**WHAT THIS EXERCISE ASKS:**
(a) Answer each question from the passage on Indian military modernization, one line per answer, marked (i), (ii), (iii):
(i) Which tank does the army want as the replacement for the T-72?
(ii) How many Rafale aircraft have actually been bought?
(iii) What total value of capital buys did the DAC clear between October 2017 and October 2018?
(b) Recast the paragraph of the passage on Indian military modernization that opens "The army has the replacement" as a short bulleted list, one item per service, keeping its main facts.

**EXCERPT TO READ:**
——————
Rather, the Indian military remains committed to World War II-era genus of weapons platforms — tanks, artillery, combat aircraft, aircraft carriers, in the main and then they are nowhere near cutting-edge, technology-wise. This is evident in the force modernisation plans.

The army has the replacement of the venerable T-72 tank with the newer Russian T-90 tank as priority; the air force wishes to induct the French Rafale multi-role combat aircraft in large numbers. Except, 36 of these aircraft that have actually been bought are too valuable to commit to action and too few to muster operational clout; and the navy is so besotted by aircraft carriers that to afford them the country is compelled to make do with fewer, smaller, fighting ships (frigates and destroyers) and a thinned out presence in the Indian Ocean (unless the naval budget is increased manifold, which’s not on the cards).

Most such backward-looking schemes are deemed adequate because the political class and the military brass, quixotically, cannot think of danger beyond Pakistan, this even though China — the only credible threat — looms spectre-like. Thus, Pakistan is the adversary the Indian Air Force mentions to justify the Rafale buy and bungs in a nuclear bombing role for it to overawe the media and the people.

Likewise, the Indian naval chief assures the country in a Navy Day newspaper supplement that his force is superior to its Pakistani counterpart. The army chief on his part, when not advising Pakistan to become more secular if it wants to live in amity with India, warns of more “surgical strikes”. With the Pakistan bogey so much on the military’s mind, who has time for the real world?

Meanwhile, the Narendra Modi government, in lieu of any actual expenditure of scarce funds, gives the impression of buttressing the country’s defence effort with the periodic announcements of the Defence Acquisitions Council (DAC) approving purchases of major armaments costing thousands of crores. However, because the DAC’s approval is about the first step in an onerous process that involves a lot of bureaucratic grind, little that is announced comes down the arms pipeline quickly, and military modernisation schemes, such as they are, mark time. Consider this: In the period October 2017 and October 2018, total capital buys worth Rs 86,030 crore were cleared by the DAC, but no contract was signed.
——————
**MATERIAL SHOWN:**
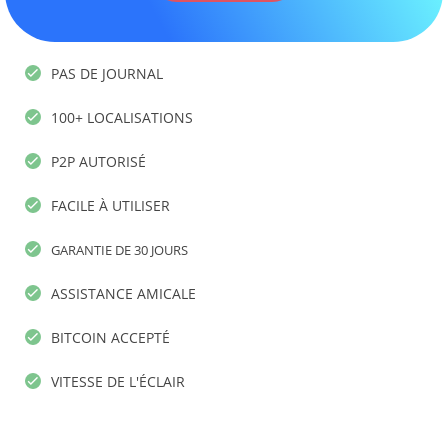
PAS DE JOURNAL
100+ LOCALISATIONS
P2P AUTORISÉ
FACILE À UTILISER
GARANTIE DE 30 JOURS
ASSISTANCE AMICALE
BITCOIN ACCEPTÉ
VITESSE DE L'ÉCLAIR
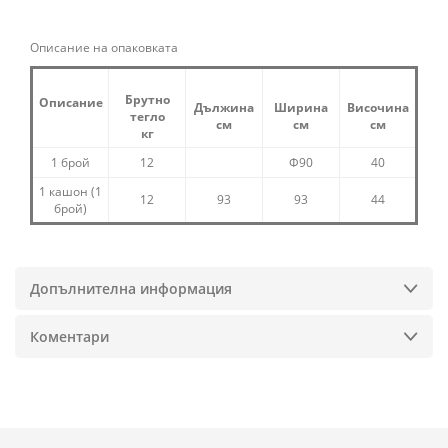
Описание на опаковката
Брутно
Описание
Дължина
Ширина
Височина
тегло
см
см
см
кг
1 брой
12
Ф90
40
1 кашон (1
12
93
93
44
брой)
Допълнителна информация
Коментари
——————
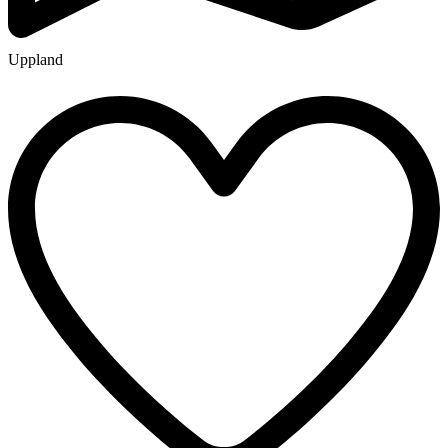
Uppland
——————
**ANSWERS IN ORDER:**
(a)
(i) The newer Russian T-90 tank.
(ii) 36.
(iii) Rs 86,030 crore, though no contract was signed.

(b)
- Army: its priority is replacing the T-72 tank with the newer Russian T-90 tank.
- Air force: it wants to induct the French Rafale multi-role combat aircraft in large numbers. However, the 36 actually bought are too valuable to commit to action and too few to provide operational clout.
- Navy: it is so fixed on aircraft carriers that, to afford them, the country must accept fewer, smaller fighting ships (frigates and destroyers) and a thinner presence in the Indian Ocean. This would change only with a manifold increase in the naval budget, which is not on the cards.